— О чем говорила, помнишь?
— Не, как проклятый вертелся. Тут Вольнов стакан апельсинового сока просит, душно, и маску снял. Это его и погубило. Но ведь в маске не выпьешь? Гляжу, наш Зюзя (так мы хозяина между собой зовем) через всех лезет, я, понятно, переключился на него. Два виски, он с девочкой. А Каминская по телефону верещит, он ее с табурета сдвинул и виски в декольте пролил. — Жорж со смаком захохотал. — Она взвизгнула, за грудь схватилась: «Как вы смеете!» По-моему, он даже хотел извиниться (хватемши был, но не вдрызг), да не успел. Разворачивается Вольнов, сгребает босса за жилетку и говорит: «Вы что себе, козел, позволяете?» — Жорж опять заржал. — Нет, ты б слышал! Так вежливо, с таким, извини за выражение, достоинством: вы, козел… Главное, девчонку его смех разобрал.
— Чью девчонку?
— Хозяина.
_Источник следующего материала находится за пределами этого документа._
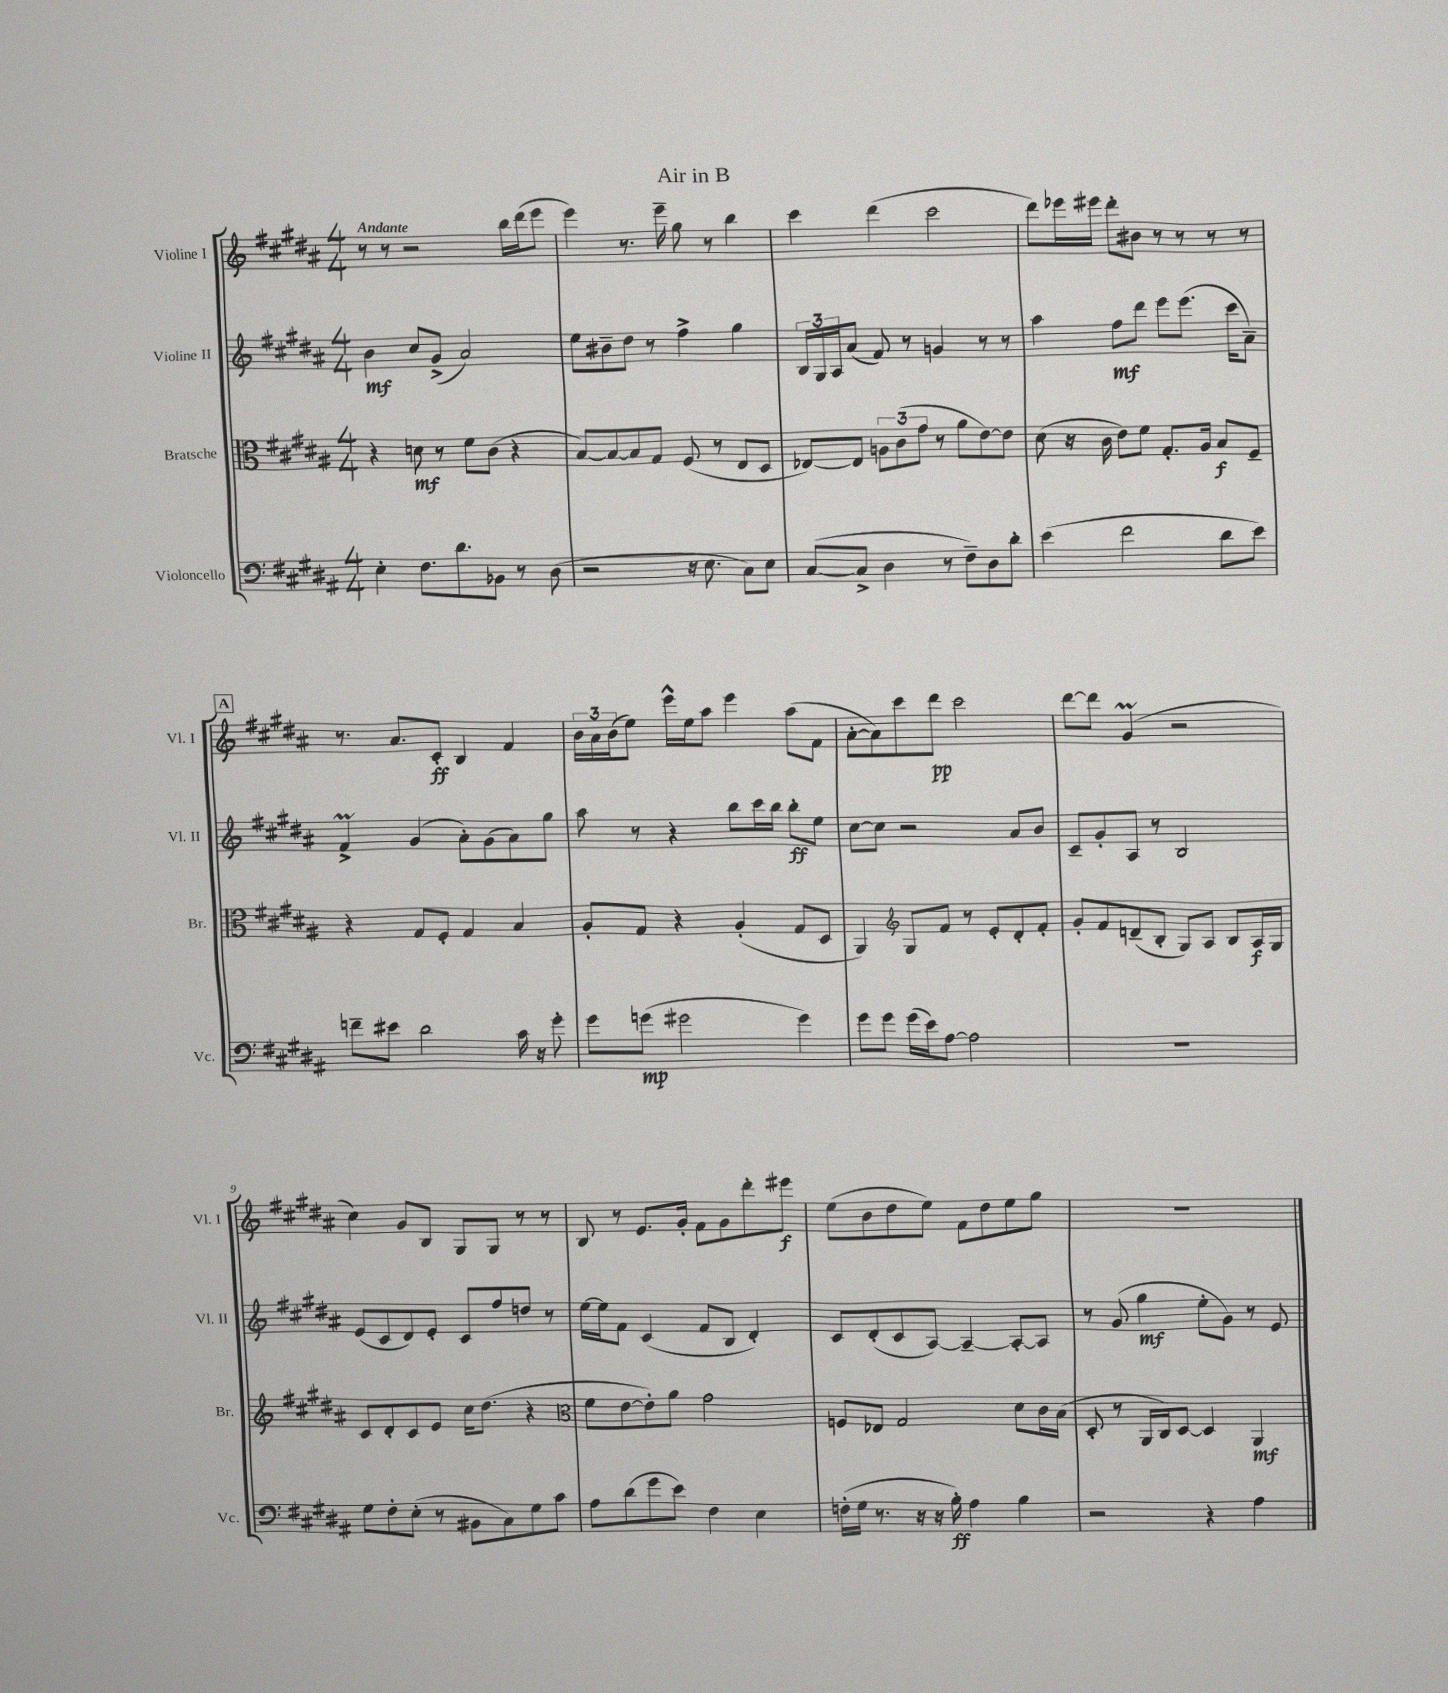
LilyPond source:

\header { title = "Air in B" }
<<
\new StaffGroup <<
\new Staff = "s0" \with { instrumentName = "Violine I" shortInstrumentName = "Vl. I" } {
    \clef treble \key b \major \numericTimeSignature \time 4/4 \tempo "Andante"
    r8 r8 r2 b''16 dis'''16( e'''8 |
    e'''4) r8. e'''16-- gis''8 r8 b''4 |
    cis'''4 dis'''4( cis'''2 |
    dis'''8) ees'''16 eis'''16 dis'''8-. bis'8 r8 r8 r8 r8 |
    \mark \markup { \box "A" } r8. ais'8. cis'8-.\ff b4 fis'4 |
    \tuplet 3/2 { b'16 ais'16 b'16( } e''8) e'''16-^ e''16 ais''8 e'''4 ais''8( fis'8 |
    ais'8~-. ais'8) cis'''8 dis'''8\pp cis'''2 |
    dis'''8~ dis'''8 gis'4\prall( r2 |
    cis''4) gis'8 b8 gis8 gis8 r8 r8 |
    b8 r8 e'8. gis'16-. fis'8 gis'8 dis'''8-. eis'''8\f |
    e''8( b'8 dis''8 e''8) fis'8 dis''8 e''8 gis''8 |
    R1 \bar "|." |
}
\new Staff = "s1" \with { instrumentName = "Violine II" shortInstrumentName = "Vl. II" } {
    \clef treble \key b \major \numericTimeSignature \time 4/4
    b'4\mf cis''8 gis'8->( ais'2) |
    e''8 bis'8-- dis''8 r8 fis''4-> gis''4 |
    \tuplet 3/2 { b16 gis16 ais16 } ais'8( fis'8) r8 g'4 r8 r8 |
    ais''4 fis''8\mf dis'''8 e'''8 e'''8.( cis'''16 ais'8--) |
    \mark \markup { \box "A" } fis'4->\prall gis'4( ais'8-.) gis'8( ais'8) gis''8 |
    ais''8 r8 r4 b''8 cis'''16 b''16 b''8-.\ff e''8 |
    cis''8~ cis''8 r2 ais'8 b'8 |
    cis'8-- gis'8-. ais8 r8 b2 |
    e'8( cis'8 dis'8) e'8-. cis'8 fis''8 d''8 r8 |
    e''16~ e''16 fis'8 cis'4( fis'8 b8 dis'4-.) |
    cis'8 dis'8-.( cis'8 ais8~) ais4~-- ais8~-. ais8 |
    r8 gis'8( gis''4\mf e''8-. gis'8) r8 e'8 \bar "|." |
}
\new Staff = "s2" \with { instrumentName = "Bratsche" shortInstrumentName = "Br." } {
    \clef alto \key b \major \numericTimeSignature \time 4/4
    r4 d'8\mf r8 fis'8 cis'8( r4 |
    b8~) b8~ b8 gis8 fis8( r8 e8 dis8 |
    ees8~) ees8 \tuplet 3/2 { a8 cis'8( gis'8 } r8 ais'8 e'8~) e'8 |
    dis'8( r16 cis'16 e'8) fis'8 gis8.-. ais16 b8\f fis8-- |
    \mark \markup { \box "A" } r4 gis8 fis8-. gis4 b4 |
    ais8-. gis8 r4 ais4-.( gis8 dis8 |
    ais,4) \clef treble gis8 fis'8 r8 e'8-. dis'8-. fis'8-. |
    gis'8-. fis'8 d'8--( b8-. gis8) ais8 b8 ais16\f gis16 |
    cis'8 dis'8-. cis'8 e'8 cis''16 dis''8.( r4 |
    \clef alto fis'8 e'8~ e'8-.) ais'8 gis'2 |
    f8 ees8 gis2 dis'8 cis'16 b16( |
    dis8-. r8 ais,16 cis16) dis8~ dis4 ais,4\mf \bar "|." |
}
\new Staff = "s3" \with { instrumentName = "Violoncello" shortInstrumentName = "Vc." } {
    \clef bass \key b \major \numericTimeSignature \time 4/4
    e4-. fis8. dis'8. bes,8 r8 dis8( |
    r2 r16 e8. cis8) e8 |
    cis8~( cis8-> dis4 r8 fis8--) dis8 dis'8-. |
    e'4( fis'2 dis'8 e'8) |
    \mark \markup { \box "A" } f'8-- eis'8 dis'2 cis'16 r16 gis'8-. |
    gis'8 g'8\mp( gis'2 gis'4) |
    gis'8 gis'8 gis'16( e'16) ais8~ ais2 |
    R1 |
    gis8 fis8-. e8-.( r8 bis,8 cis8) gis8 cis'8 |
    ais8 dis'8( gis'8 e'8) fis4 e4 |
    f16-.( gis16 r8. r16 r16 b16-.\ff) ais4 b4 |
    r2 r4 ais4 \bar "|." |
}
>>
>>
Из мюзикла. Ну, такое стерпеть при бабах. Потребовал извинения за «козла», а Вольнов: «Да пошел ты!» Я уже перегнулся через стойку разнимать, но Зюзя вдруг совсем протрезвел, отстранился и отрезал (тип, между нами, злопамятный): «Сильно, говорит, пожалеешь ты об этом инцин…денте!» А когда отошел, я Борису разъяснил, с кем он поимел дело.
— Что Вольнов?
— Ясно, не обрадовался. «Не узнал, зрительная память, — говорит, — слабая, частенько подводит».
— А журналистка?
— Ее уж след простыл.
— Жорж, ты знаешь режиссера Любавскую?
— Лично не знаком, но помню.
— А не помнишь, она подходила к Вольнову у стойки?
— Не, один был.
— Во сколько случился инцидент?
— Поздно уже… Ага, Борис сок допил и пошел переодеваться. Отплясали, значит, премии начали вручать.
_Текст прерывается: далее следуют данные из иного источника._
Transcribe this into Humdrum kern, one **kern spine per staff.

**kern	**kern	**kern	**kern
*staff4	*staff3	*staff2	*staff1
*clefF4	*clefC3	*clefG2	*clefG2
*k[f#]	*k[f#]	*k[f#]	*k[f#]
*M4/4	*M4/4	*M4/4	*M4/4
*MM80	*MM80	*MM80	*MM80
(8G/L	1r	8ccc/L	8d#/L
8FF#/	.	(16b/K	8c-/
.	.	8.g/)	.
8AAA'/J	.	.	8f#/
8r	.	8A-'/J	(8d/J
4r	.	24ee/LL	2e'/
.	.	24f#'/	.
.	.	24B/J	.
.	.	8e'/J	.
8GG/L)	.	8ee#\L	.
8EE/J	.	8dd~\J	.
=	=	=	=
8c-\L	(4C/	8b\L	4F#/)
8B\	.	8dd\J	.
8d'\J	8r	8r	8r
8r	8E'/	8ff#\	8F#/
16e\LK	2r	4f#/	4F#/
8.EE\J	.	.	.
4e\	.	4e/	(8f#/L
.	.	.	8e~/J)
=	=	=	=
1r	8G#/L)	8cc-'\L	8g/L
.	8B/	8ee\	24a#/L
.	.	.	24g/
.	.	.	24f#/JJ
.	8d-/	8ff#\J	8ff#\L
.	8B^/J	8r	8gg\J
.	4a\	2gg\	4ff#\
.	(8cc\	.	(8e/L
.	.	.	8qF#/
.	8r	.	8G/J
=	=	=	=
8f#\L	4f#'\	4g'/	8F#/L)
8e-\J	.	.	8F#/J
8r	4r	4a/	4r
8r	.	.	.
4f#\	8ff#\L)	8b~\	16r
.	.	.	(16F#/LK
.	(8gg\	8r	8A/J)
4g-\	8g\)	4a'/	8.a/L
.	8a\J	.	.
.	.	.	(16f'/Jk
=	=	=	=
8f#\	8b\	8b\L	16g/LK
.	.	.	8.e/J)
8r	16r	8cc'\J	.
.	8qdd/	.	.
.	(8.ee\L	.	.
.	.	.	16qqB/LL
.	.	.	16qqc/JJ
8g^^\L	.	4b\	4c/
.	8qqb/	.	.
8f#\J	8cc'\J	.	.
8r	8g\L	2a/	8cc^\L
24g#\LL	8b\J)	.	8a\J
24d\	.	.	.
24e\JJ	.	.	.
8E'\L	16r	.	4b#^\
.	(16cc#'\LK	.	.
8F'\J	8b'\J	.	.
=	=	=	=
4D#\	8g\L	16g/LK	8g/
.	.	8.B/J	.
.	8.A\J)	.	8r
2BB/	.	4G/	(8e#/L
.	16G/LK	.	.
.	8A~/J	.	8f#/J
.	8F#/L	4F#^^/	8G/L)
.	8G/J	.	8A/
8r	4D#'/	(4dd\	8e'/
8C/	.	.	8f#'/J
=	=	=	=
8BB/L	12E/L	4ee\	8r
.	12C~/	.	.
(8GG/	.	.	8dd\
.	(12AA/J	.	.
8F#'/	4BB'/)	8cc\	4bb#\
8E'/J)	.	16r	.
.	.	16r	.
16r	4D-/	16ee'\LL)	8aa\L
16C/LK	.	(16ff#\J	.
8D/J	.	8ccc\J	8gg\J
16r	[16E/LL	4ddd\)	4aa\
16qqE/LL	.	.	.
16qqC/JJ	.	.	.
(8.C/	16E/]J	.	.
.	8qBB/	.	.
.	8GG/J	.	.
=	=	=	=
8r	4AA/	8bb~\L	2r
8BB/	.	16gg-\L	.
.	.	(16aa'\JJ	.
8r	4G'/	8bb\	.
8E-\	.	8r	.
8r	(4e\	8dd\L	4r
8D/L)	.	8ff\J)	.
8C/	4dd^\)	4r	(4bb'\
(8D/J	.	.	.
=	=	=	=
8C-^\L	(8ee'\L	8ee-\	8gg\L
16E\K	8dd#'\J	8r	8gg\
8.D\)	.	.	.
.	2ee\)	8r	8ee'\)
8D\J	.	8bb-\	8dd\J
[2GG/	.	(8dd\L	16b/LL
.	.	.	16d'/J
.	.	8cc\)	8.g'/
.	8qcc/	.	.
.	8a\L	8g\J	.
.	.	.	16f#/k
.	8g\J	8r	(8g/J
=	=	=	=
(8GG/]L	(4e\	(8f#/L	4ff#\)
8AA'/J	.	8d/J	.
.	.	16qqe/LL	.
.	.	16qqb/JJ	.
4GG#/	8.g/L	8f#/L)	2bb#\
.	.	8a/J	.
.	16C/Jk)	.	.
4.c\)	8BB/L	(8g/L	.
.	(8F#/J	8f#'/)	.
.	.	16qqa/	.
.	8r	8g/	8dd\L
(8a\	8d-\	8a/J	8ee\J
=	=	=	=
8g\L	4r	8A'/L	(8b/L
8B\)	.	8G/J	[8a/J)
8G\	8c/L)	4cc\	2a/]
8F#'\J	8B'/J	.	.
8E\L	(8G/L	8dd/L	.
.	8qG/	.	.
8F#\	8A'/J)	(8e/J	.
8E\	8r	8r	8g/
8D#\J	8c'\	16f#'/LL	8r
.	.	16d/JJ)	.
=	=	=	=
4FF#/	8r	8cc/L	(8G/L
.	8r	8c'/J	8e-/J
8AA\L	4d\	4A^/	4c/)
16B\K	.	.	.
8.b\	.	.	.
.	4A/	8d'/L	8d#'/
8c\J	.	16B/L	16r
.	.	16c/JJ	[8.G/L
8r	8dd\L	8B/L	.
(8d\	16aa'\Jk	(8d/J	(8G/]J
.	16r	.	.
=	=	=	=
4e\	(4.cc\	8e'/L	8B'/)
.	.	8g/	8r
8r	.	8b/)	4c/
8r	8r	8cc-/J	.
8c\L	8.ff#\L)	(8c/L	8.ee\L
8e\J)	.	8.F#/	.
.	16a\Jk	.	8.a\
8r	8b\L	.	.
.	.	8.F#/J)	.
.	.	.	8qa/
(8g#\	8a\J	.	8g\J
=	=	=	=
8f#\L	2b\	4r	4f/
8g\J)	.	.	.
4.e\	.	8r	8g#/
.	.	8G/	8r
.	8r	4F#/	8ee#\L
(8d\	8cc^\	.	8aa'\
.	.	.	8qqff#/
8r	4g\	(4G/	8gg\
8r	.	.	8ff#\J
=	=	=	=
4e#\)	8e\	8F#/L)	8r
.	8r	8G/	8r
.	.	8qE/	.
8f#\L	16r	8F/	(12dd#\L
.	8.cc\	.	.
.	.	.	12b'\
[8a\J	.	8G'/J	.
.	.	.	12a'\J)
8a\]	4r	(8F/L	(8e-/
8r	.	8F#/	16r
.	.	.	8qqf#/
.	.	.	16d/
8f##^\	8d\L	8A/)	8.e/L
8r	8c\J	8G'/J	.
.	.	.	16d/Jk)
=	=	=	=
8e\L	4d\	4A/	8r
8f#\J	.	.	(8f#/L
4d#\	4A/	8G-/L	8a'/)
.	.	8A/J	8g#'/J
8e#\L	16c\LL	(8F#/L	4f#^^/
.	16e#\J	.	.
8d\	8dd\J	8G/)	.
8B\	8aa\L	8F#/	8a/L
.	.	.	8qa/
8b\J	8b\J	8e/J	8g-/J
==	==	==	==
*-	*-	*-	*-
— А, уже к первому часу шло.
— Вот «Мефисто» и достался Гофману, он вторую главную роль играл, но Борис — главнее. Мстительный мужик, моментом отреагировал. Вольнов жутко расстроился, я предложил выпить с горя. «Это идея, — говорит, — только не в вашем поганом заведении!»
— Ты с Гофманом знаком?
— А ты, что ль, нет? — Жорж подмигнул. — По-моему, с ним все знакомы.
— Я — нет.
— Я вообще на тебя удивляюсь, не киношный ты человек, одинокий ты… а ведь простой, не выпендриваешься.
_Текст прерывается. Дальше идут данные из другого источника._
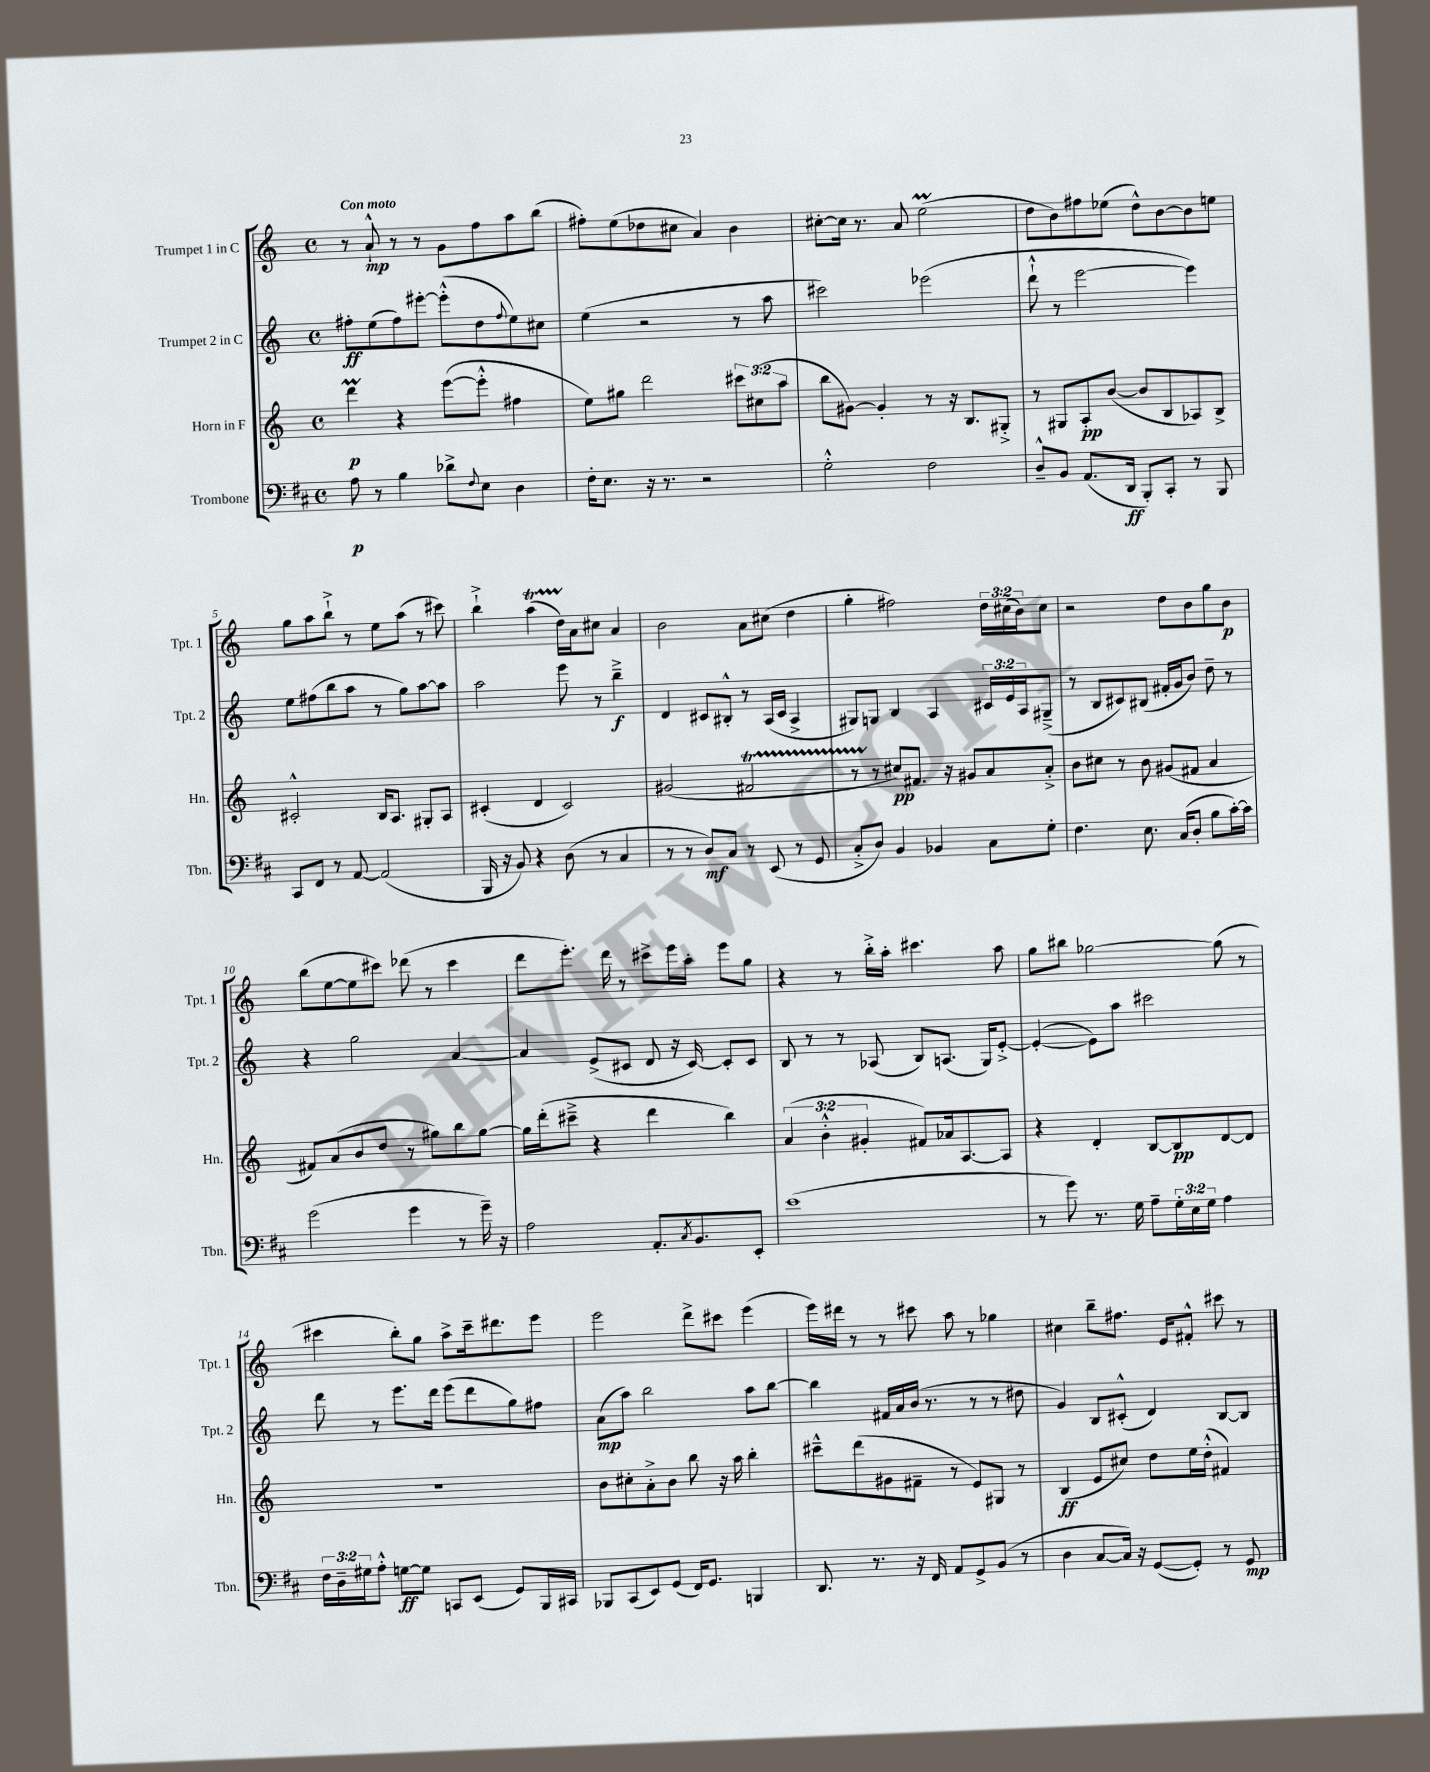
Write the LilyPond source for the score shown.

— Спасибо. С кем Гофман в ту ночь был?
— С чертями-собратьями. Тоже Мефистофеля плясал.
— Как бы мне с ним связаться?
— Мое правило: никаких контактов с клиентами вне бара. — Жорж подумал. — Через Риту Райт, они ж в одном фильме снимались, в этом… не выговоришь.
— В «Страстотерпцах».
Прелестная перспектива!
«Новое русское кино» (обманчивое обозначение) вызывало во мне тошноту. «Новое» — голое (голые телеса), «русское» — два часа длящаяся истерика, пародия на минувшую «мировую скорбь», на чувство «вековой вины», на «сердешную» жалость-усталость. Но я это кино снимал ради хлеба насущного (то есть по большому счету права на критическую позу не имел) и изредка смотрел в ожидании — когда же минует нас «чаша сия»? — и ее лицо помнил. А вдруг не «пустота», а вдруг «огонь, мерцающий в сосуде»?